> HOW TO COMPLETE THIS TASK:
Look in the material below for the line holding "focal_35mm: 14". Set it down exactly, with each later line up to and including the line holding "exposure_s: 1/50".

===== DATA SECTION

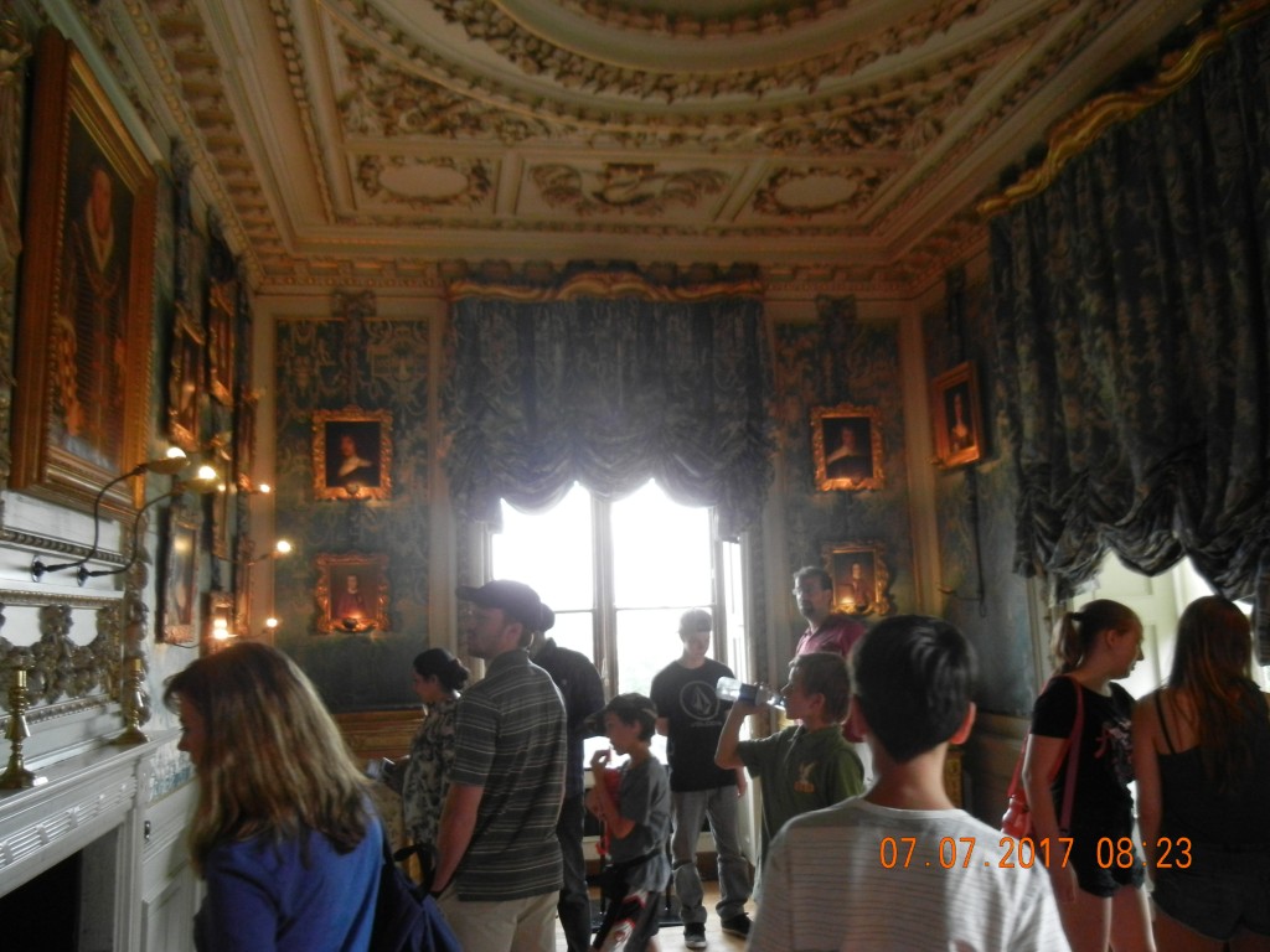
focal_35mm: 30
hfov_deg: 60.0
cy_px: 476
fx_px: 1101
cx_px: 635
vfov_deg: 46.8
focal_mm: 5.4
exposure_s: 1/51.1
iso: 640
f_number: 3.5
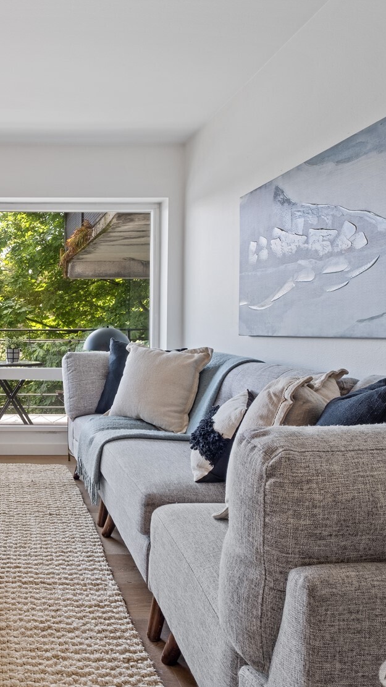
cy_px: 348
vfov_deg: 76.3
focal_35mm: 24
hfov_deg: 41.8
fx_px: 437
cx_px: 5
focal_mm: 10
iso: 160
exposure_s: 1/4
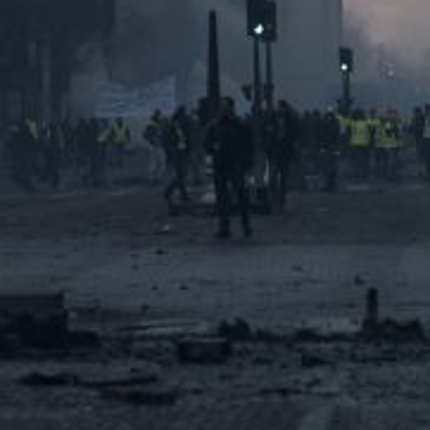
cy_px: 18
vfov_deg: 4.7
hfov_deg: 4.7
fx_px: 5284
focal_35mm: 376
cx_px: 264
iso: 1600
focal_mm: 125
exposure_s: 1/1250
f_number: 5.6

==========
===== DATA SECTION

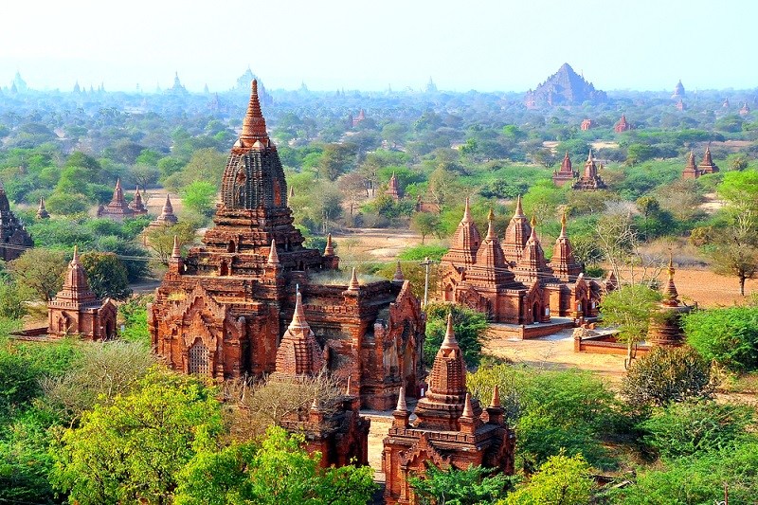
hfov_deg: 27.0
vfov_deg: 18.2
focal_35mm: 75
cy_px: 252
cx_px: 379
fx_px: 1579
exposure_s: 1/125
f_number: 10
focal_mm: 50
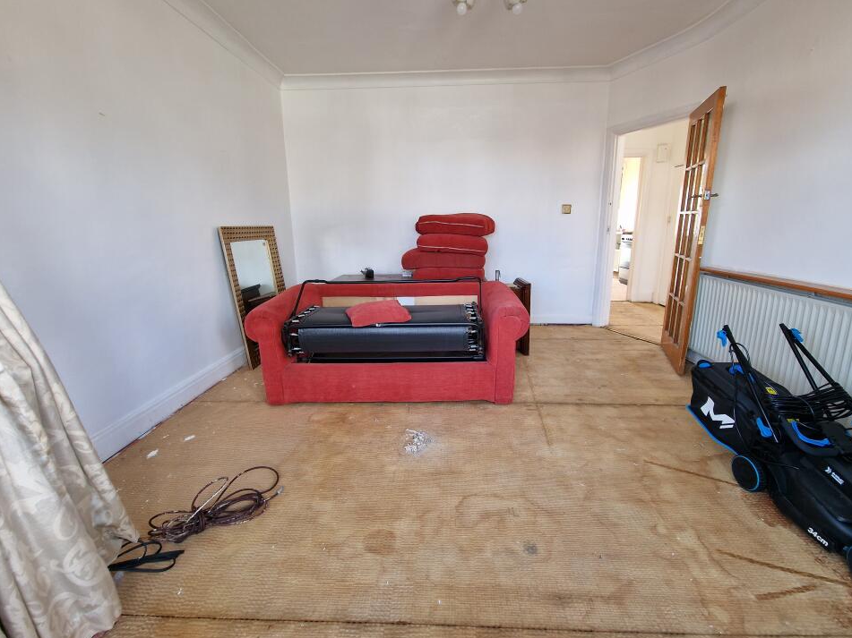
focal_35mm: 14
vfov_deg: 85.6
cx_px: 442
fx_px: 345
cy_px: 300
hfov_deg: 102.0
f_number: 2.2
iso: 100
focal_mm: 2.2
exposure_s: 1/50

==========

> FINISHED TASK:
focal_35mm: 14
vfov_deg: 85.6
cx_px: 442
fx_px: 345
cy_px: 300
hfov_deg: 102.0
f_number: 2.2
iso: 100
focal_mm: 2.2
exposure_s: 1/50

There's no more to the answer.